=== Begin Enclosure ===

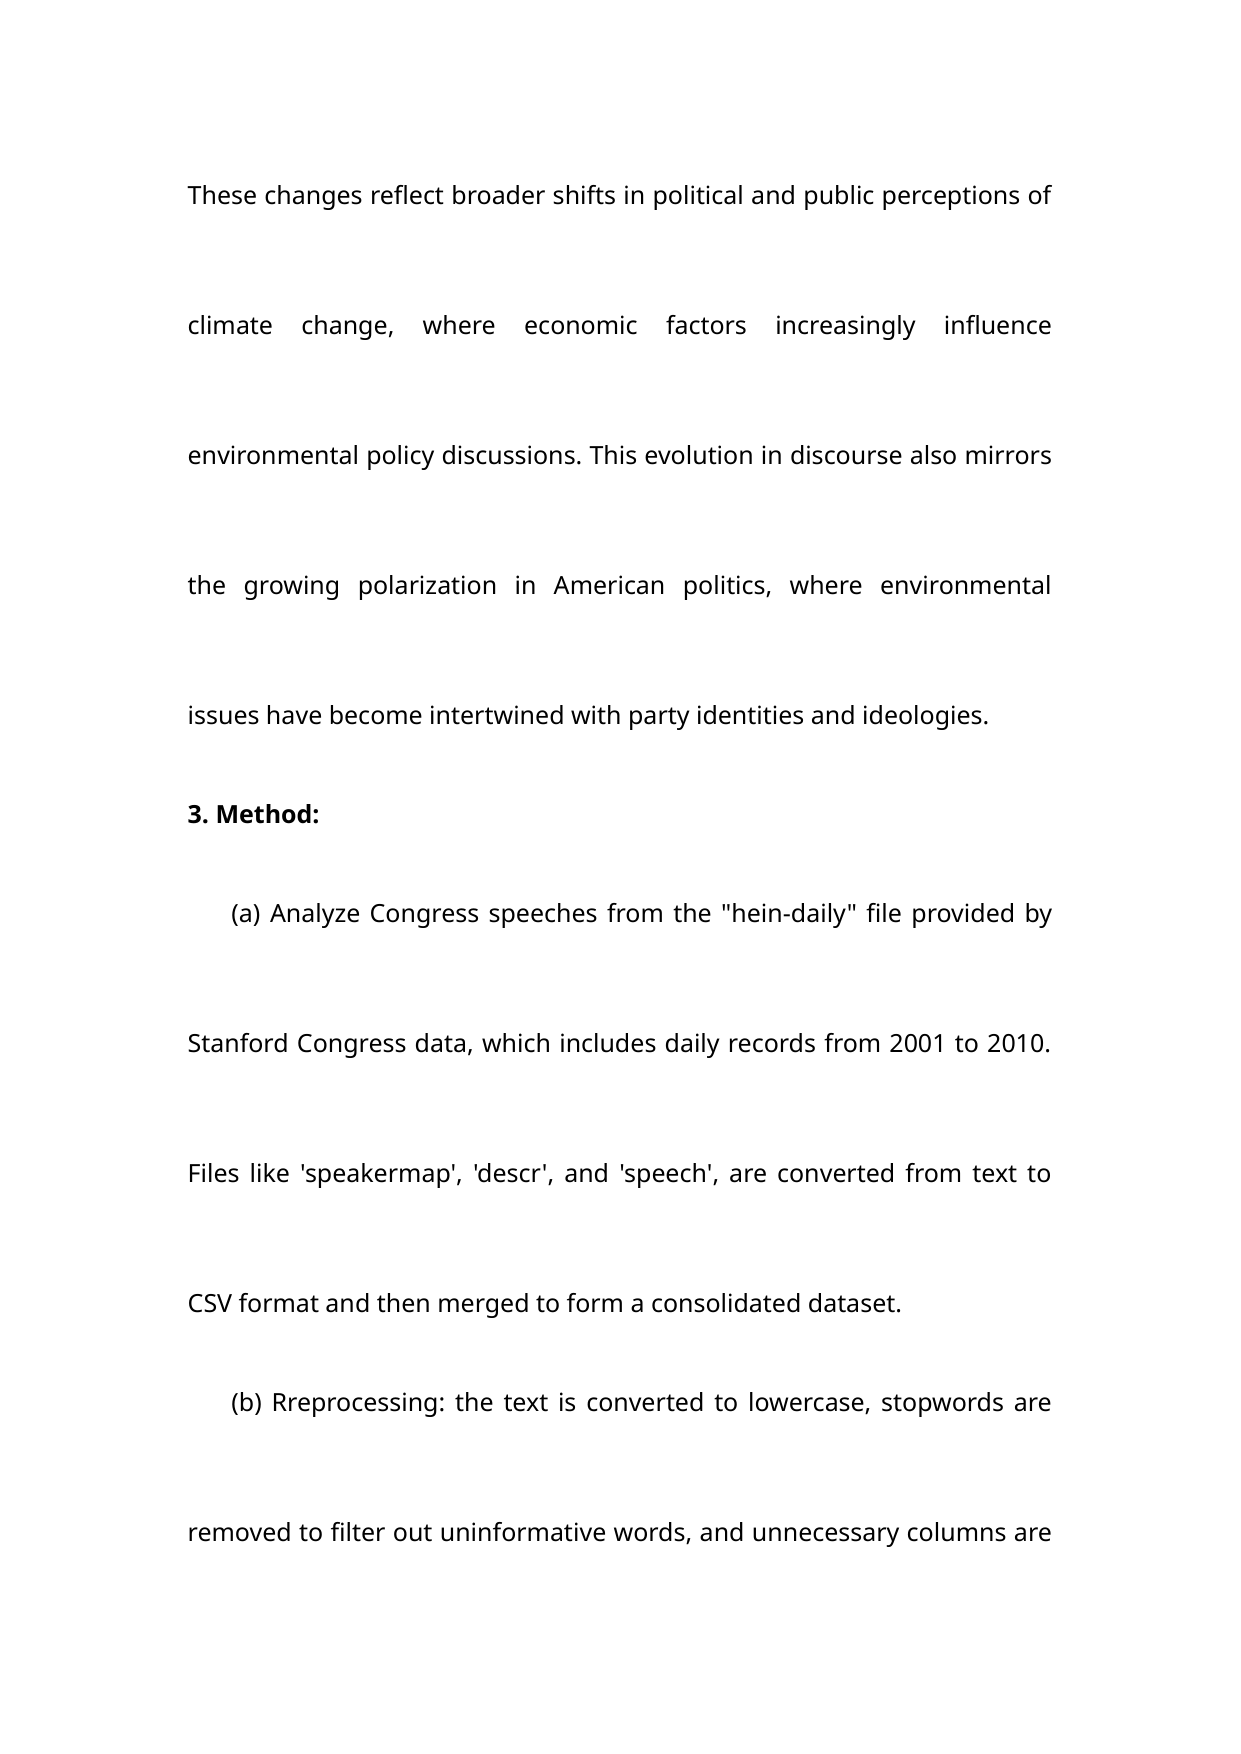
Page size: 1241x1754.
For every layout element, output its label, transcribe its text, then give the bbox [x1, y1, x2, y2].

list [187, 162, 1053, 747]
list (a) Analyze Congress speeches from the "hein-daily" file provided by Stanford Congress data, which includes daily records from 2001 to 2010. Files like 'speakermap', 'descr', and 'speech', are converted from text to CSV format and then merged to form a consolidated dataset. [187, 880, 1053, 1335]
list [187, 1369, 1053, 1564]
list 3. Method: [187, 781, 1053, 846]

=== End Enclosure ===

● **What the task requires**: Retype the whole listing exactly. Do not include the pictures.

● **Written solution**:
Page size: 1241x1754.
For every layout element, output its label, transcribe its text, then give the bbox [x1, y1, x2, y2].

list [187, 162, 1053, 747]
list (a) Analyze Congress speeches from the "hein-daily" file provided by Stanford Congress data, which includes daily records from 2001 to 2010. Files like 'speakermap', 'descr', and 'speech', are converted from text to CSV format and then merged to form a consolidated dataset. [187, 880, 1053, 1335]
list [187, 1369, 1053, 1564]
list 3. Method: [187, 781, 1053, 846]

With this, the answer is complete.